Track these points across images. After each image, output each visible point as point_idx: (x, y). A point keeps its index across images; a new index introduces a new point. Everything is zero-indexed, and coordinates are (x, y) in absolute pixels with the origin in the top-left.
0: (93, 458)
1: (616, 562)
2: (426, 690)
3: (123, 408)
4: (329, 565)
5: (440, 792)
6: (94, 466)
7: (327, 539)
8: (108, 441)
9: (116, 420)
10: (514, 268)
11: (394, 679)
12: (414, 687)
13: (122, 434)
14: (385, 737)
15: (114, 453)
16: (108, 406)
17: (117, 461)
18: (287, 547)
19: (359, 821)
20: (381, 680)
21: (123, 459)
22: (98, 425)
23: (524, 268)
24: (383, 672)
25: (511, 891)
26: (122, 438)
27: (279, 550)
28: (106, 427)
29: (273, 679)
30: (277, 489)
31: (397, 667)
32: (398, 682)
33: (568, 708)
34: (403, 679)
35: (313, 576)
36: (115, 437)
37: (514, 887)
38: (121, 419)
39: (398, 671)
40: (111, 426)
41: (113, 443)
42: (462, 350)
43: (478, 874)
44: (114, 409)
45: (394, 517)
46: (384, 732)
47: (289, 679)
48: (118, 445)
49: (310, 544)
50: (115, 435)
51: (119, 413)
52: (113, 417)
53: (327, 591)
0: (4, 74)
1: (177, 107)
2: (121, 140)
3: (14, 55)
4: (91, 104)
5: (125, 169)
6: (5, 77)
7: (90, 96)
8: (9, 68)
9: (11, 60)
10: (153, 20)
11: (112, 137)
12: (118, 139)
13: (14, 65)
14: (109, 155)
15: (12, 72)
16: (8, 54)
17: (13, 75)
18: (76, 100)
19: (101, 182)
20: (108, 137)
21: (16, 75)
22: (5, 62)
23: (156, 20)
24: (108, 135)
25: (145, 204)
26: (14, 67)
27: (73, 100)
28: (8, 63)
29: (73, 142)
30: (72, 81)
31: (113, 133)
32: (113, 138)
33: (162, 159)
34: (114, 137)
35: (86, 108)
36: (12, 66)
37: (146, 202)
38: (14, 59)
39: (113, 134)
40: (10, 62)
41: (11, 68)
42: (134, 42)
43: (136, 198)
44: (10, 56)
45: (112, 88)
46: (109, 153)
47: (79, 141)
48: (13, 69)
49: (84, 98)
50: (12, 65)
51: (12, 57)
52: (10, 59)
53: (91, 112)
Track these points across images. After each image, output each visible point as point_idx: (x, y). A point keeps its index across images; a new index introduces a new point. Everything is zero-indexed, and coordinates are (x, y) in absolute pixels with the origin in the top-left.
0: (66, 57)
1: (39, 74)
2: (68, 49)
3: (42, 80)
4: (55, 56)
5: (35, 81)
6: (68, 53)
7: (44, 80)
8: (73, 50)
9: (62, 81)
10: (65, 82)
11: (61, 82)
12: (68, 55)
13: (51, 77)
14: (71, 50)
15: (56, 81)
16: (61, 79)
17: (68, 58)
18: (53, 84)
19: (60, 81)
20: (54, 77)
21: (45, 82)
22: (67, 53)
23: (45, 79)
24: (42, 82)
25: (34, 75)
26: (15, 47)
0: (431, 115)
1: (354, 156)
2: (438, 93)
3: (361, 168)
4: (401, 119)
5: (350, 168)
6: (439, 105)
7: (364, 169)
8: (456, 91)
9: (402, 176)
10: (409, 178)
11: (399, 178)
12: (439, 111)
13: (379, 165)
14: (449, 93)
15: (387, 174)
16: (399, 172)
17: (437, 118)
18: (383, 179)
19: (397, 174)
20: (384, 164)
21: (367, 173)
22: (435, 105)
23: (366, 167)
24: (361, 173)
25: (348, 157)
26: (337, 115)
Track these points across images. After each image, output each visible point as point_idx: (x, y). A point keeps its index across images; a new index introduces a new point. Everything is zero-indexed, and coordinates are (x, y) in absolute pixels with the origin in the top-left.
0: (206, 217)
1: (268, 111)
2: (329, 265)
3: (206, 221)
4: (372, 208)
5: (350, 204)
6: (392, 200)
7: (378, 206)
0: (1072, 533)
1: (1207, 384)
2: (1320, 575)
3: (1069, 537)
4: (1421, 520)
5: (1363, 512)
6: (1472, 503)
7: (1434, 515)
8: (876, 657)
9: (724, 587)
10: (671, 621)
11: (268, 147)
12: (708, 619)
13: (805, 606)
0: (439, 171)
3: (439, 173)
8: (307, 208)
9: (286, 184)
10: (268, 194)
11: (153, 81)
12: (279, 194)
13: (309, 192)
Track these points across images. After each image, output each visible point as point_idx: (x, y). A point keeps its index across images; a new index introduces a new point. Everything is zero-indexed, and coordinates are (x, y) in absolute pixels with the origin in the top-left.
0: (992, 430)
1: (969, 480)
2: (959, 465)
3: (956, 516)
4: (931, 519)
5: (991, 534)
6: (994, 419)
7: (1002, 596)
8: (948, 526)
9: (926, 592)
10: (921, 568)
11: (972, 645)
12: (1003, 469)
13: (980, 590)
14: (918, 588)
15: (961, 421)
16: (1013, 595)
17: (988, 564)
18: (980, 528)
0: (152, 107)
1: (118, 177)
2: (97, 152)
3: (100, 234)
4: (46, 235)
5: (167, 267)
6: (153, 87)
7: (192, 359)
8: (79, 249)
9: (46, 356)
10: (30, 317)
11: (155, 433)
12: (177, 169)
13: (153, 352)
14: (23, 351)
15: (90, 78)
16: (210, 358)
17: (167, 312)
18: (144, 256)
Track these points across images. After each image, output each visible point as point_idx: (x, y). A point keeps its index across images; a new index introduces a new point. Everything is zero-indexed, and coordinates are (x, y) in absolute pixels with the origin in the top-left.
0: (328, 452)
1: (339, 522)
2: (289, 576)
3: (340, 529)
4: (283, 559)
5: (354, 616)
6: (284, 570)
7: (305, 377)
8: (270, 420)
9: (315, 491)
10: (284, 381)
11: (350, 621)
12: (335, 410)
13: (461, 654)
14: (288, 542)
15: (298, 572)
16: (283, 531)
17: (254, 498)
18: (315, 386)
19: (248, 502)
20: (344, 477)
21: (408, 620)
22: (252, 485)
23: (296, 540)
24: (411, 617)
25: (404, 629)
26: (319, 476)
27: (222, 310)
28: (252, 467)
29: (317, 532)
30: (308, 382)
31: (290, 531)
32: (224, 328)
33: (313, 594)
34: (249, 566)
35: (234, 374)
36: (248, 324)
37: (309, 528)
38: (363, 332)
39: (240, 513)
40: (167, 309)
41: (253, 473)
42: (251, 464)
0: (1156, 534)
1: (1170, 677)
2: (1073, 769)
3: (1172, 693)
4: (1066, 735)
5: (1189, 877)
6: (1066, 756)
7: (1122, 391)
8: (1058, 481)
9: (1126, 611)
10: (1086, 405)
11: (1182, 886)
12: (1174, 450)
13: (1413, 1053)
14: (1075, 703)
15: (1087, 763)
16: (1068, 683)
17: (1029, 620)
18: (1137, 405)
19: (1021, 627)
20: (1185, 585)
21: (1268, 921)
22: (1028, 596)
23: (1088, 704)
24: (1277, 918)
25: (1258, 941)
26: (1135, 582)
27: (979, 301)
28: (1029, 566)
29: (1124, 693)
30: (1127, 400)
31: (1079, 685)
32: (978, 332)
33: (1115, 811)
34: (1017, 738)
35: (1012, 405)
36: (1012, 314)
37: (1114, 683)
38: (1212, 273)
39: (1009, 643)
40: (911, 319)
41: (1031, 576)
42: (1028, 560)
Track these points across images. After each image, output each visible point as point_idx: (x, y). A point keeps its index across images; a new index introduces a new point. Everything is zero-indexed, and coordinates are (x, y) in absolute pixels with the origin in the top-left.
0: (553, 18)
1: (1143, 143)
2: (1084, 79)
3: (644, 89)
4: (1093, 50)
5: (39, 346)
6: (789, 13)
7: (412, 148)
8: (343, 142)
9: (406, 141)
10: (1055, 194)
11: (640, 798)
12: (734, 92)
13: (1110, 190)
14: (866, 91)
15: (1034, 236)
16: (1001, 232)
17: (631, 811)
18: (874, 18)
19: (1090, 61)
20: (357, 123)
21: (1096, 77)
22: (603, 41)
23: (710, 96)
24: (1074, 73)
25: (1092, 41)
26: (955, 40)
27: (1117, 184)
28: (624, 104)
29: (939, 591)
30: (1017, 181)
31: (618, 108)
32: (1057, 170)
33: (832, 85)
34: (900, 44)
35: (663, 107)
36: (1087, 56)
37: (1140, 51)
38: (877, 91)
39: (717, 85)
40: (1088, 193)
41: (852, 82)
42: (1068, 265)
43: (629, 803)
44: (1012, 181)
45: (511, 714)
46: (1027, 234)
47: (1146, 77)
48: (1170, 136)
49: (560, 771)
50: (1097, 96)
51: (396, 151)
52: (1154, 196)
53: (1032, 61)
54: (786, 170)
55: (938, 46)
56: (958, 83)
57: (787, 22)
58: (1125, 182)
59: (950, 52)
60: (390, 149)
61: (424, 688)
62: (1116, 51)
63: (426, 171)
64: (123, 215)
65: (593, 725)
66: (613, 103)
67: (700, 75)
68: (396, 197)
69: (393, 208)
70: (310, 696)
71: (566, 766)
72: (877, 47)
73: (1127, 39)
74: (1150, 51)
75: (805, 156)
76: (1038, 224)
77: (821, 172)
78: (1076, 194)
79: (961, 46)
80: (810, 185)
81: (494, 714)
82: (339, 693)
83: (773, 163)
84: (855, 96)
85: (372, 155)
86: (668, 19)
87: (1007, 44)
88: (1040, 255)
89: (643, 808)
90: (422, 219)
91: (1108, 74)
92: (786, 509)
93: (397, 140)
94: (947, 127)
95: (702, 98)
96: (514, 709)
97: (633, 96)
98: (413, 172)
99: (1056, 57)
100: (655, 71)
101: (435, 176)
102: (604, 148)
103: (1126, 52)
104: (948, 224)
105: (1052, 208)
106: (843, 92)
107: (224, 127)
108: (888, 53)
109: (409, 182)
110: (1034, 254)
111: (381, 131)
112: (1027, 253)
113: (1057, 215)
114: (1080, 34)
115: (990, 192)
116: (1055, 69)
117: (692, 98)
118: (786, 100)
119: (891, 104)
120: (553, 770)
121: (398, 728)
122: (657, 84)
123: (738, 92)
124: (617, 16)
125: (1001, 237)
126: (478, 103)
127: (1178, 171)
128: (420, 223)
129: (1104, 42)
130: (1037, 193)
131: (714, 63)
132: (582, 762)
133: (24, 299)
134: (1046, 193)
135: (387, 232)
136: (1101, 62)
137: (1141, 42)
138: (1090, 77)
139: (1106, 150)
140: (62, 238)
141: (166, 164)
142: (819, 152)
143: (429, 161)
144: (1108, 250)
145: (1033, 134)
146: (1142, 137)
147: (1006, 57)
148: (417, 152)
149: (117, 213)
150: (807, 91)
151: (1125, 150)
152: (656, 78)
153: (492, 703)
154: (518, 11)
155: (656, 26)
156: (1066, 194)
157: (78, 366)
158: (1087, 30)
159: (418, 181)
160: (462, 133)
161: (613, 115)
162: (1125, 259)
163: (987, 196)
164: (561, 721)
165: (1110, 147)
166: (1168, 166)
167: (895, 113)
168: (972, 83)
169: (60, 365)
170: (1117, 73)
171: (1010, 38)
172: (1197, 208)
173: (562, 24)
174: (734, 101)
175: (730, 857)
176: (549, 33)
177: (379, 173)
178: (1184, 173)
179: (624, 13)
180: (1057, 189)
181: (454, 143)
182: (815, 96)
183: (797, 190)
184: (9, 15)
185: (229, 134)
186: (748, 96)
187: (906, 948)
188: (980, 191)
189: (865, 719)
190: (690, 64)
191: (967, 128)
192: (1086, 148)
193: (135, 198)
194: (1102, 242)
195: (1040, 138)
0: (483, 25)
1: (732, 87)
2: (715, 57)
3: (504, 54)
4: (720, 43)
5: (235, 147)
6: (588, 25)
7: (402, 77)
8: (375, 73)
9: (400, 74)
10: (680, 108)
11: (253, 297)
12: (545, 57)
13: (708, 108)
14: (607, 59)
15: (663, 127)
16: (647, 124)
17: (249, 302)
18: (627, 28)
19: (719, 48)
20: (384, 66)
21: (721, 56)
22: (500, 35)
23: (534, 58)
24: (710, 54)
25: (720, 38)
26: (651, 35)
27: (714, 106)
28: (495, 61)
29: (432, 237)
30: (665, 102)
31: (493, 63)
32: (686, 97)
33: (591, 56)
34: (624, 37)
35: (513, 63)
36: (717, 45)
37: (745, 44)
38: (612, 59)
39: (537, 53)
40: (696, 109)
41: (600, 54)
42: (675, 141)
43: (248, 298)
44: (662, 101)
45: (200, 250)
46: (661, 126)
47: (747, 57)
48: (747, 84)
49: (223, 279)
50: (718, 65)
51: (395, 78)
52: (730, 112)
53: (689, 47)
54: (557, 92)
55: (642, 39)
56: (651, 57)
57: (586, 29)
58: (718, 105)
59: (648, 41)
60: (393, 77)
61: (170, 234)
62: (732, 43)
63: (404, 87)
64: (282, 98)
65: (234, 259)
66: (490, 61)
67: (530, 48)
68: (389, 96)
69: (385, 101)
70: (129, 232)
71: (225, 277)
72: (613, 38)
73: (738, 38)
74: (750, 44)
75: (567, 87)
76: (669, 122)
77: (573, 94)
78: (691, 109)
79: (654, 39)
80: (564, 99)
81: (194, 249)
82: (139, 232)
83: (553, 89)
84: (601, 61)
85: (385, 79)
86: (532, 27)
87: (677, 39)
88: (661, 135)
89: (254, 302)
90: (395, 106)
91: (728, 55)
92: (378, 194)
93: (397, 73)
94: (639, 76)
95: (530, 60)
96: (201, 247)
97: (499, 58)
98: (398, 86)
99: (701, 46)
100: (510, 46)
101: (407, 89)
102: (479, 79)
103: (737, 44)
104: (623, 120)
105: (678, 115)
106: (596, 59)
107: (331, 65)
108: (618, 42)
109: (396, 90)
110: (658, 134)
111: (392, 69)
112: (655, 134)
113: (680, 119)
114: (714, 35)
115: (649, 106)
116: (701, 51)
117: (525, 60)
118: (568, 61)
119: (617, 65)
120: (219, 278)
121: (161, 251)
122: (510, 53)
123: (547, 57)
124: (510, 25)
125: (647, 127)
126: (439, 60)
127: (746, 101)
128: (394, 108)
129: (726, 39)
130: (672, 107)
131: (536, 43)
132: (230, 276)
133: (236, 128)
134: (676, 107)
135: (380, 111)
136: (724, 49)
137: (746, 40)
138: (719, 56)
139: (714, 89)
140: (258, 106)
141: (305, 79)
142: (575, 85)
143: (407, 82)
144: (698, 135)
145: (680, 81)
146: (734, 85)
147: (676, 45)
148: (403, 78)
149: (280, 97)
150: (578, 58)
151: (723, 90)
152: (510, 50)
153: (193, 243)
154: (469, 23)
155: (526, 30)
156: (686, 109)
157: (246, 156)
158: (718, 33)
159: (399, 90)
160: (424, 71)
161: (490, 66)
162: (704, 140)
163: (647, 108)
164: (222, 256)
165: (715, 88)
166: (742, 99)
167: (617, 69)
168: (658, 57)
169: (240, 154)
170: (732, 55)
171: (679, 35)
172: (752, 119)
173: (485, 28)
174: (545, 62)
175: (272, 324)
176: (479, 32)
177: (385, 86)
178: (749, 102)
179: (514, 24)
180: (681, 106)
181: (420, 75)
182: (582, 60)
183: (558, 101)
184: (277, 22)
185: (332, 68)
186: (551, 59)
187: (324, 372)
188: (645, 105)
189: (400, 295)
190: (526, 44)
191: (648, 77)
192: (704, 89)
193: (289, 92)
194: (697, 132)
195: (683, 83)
━━━━━━━━━━━━━━━━━━━━
Exercise directions | Reproduce exactly, and only, the part of the listing above that begins at the line with "131: (714, 63)" and goes on through the line with "194: (1102, 242)".

Solution |
131: (714, 63)
132: (582, 762)
133: (24, 299)
134: (1046, 193)
135: (387, 232)
136: (1101, 62)
137: (1141, 42)
138: (1090, 77)
139: (1106, 150)
140: (62, 238)
141: (166, 164)
142: (819, 152)
143: (429, 161)
144: (1108, 250)
145: (1033, 134)
146: (1142, 137)
147: (1006, 57)
148: (417, 152)
149: (117, 213)
150: (807, 91)
151: (1125, 150)
152: (656, 78)
153: (492, 703)
154: (518, 11)
155: (656, 26)
156: (1066, 194)
157: (78, 366)
158: (1087, 30)
159: (418, 181)
160: (462, 133)
161: (613, 115)
162: (1125, 259)
163: (987, 196)
164: (561, 721)
165: (1110, 147)
166: (1168, 166)
167: (895, 113)
168: (972, 83)
169: (60, 365)
170: (1117, 73)
171: (1010, 38)
172: (1197, 208)
173: (562, 24)
174: (734, 101)
175: (730, 857)
176: (549, 33)
177: (379, 173)
178: (1184, 173)
179: (624, 13)
180: (1057, 189)
181: (454, 143)
182: (815, 96)
183: (797, 190)
184: (9, 15)
185: (229, 134)
186: (748, 96)
187: (906, 948)
188: (980, 191)
189: (865, 719)
190: (690, 64)
191: (967, 128)
192: (1086, 148)
193: (135, 198)
194: (1102, 242)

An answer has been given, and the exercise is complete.